Problem to solve: Write out every line of text in the rows below, character for character, and leave the pictures out.

*** Opening Data listing ***

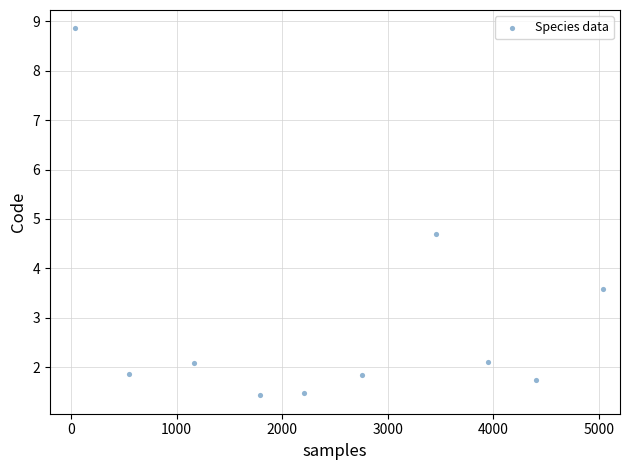

What is the range of Y values (max minus min)?

7.4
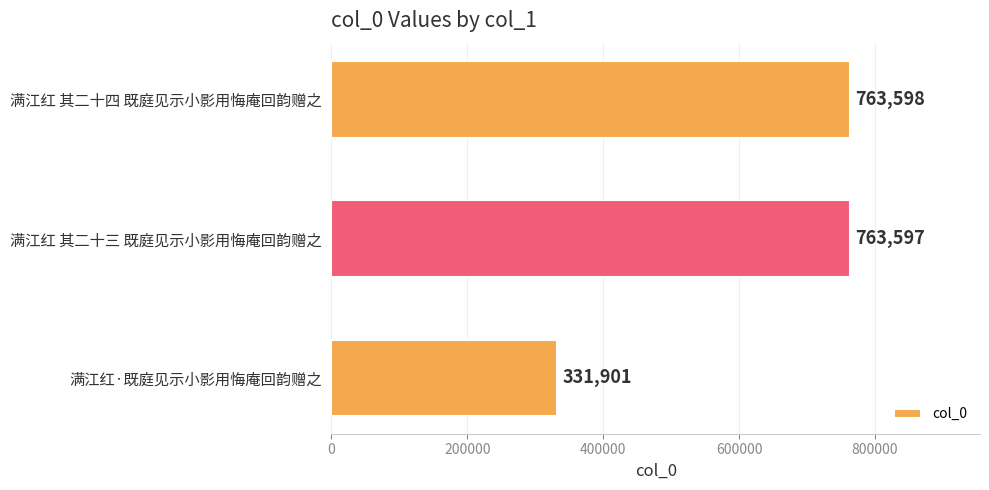

Which label corresponds to the largest value in the chart?

满江红 其二十四 既庭见示小影用悔庵回韵赠之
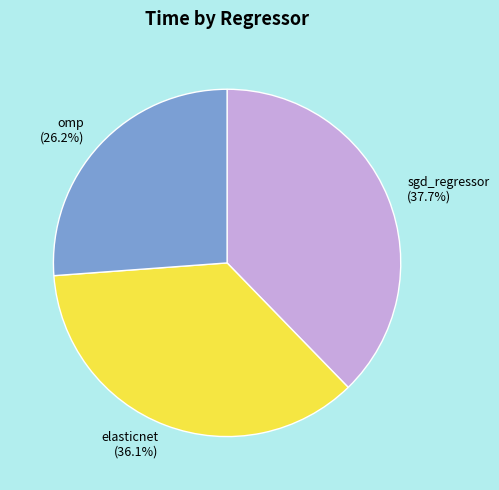

The sgd_regressor slice represents 32% of the pie. True or false?

False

*** Closing Data listing ***

Expected answer:
What is the range of Y values (max minus min)?

7.4

Which label corresponds to the largest value in the chart?

满江红 其二十四 既庭见示小影用悔庵回韵赠之

The sgd_regressor slice represents 32% of the pie. True or false?

False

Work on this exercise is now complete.